◆ Stated task 1 ◆
Quote the passage on video cards for password recovery from "Today, GPU prices" up to and including "while teasing .".

Today’s data protection methods utilize many thousands (sometimes millions) hash iterations to strengthen password protection, slowing down the attacks to a crawl. Consumer-grade video cards are commonly used for GPU acceleration. How do these video cards compare, and what about the price-performance ratio? We tested five reasonably priced NVIDIA boards ranging from the lowly GTX 1650 to RTX 3060 Ti.
Why using a video card instead of a high-end multi-core CPU? A single NVIDIA RTX 3090 board can break passwords up to 600 times faster compared to 12th-generation Intel Core i9-12900K, while costing twice as much as Intel’s high-end CPU. Not everyone can afford a 3090, and not everyone needs it. Mid-range video cards can deliver respectable performance at a fraction of the flagship’s price.
Until today, the GPU market was extremely overheated. High-performance video cards were almost entirely consumed by crypto miners, skyrocketing the prices of all but the lowest-performing models. We attempted addressing the issue with heterogeneous GPU acceleration, a technology allowing the use of multiple video cards of different makes and models in the same computer. The technology (built into Elcomsoft Distributed Password Recovery) allows utilizing existing hardware in mix-and-match scenarios and postponing the upgrade.
Next, we looked around to find what was still available. We found a number of reasonably priced low-end video cards that could not be economically used for crypto-mining. We even toyed with the idea of using integrated GPUs built into many modern processors with some interesting results.
Today, GPU prices are in free fall. The highly anticipated NVIDIA Ada Lovelace and GeForce RTX 40-Series cards are around the corner, which lowers the demand on existing stock. Intel is about to enter the game with Xe-based Intel Arc Alchemist discrete GPUs, while AMD is refreshing its GPU range while teasing .

◆ Stated task 2 ◆
Put the entries below into a numbered list, from the line with "brown line: moved 1 px left" through the last line of the entries, skipping blank lines.

◆ Data rows ◆
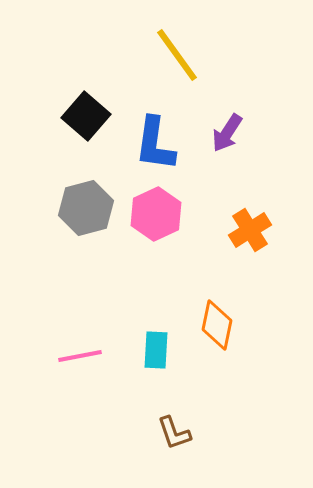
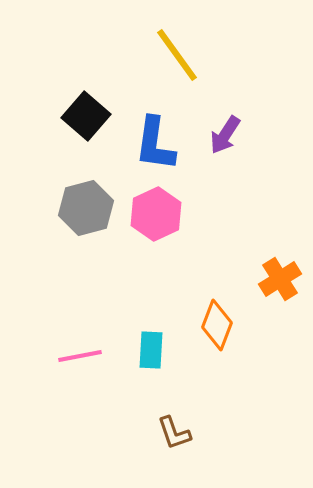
purple arrow: moved 2 px left, 2 px down
orange cross: moved 30 px right, 49 px down
orange diamond: rotated 9 degrees clockwise
cyan rectangle: moved 5 px left
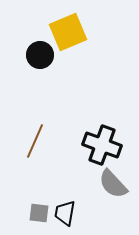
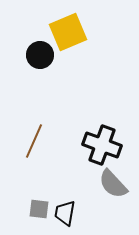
brown line: moved 1 px left
gray square: moved 4 px up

◆ Exercise solution 1 ◆
Today, GPU prices are in free fall. The highly anticipated NVIDIA Ada Lovelace and GeForce RTX 40-Series cards are around the corner, which lowers the demand on existing stock. Intel is about to enter the game with Xe-based Intel Arc Alchemist discrete GPUs, while AMD is refreshing its GPU range while teasing .

◆ Exercise solution 2 ◆
1. brown line: moved 1 px left
2. gray square: moved 4 px up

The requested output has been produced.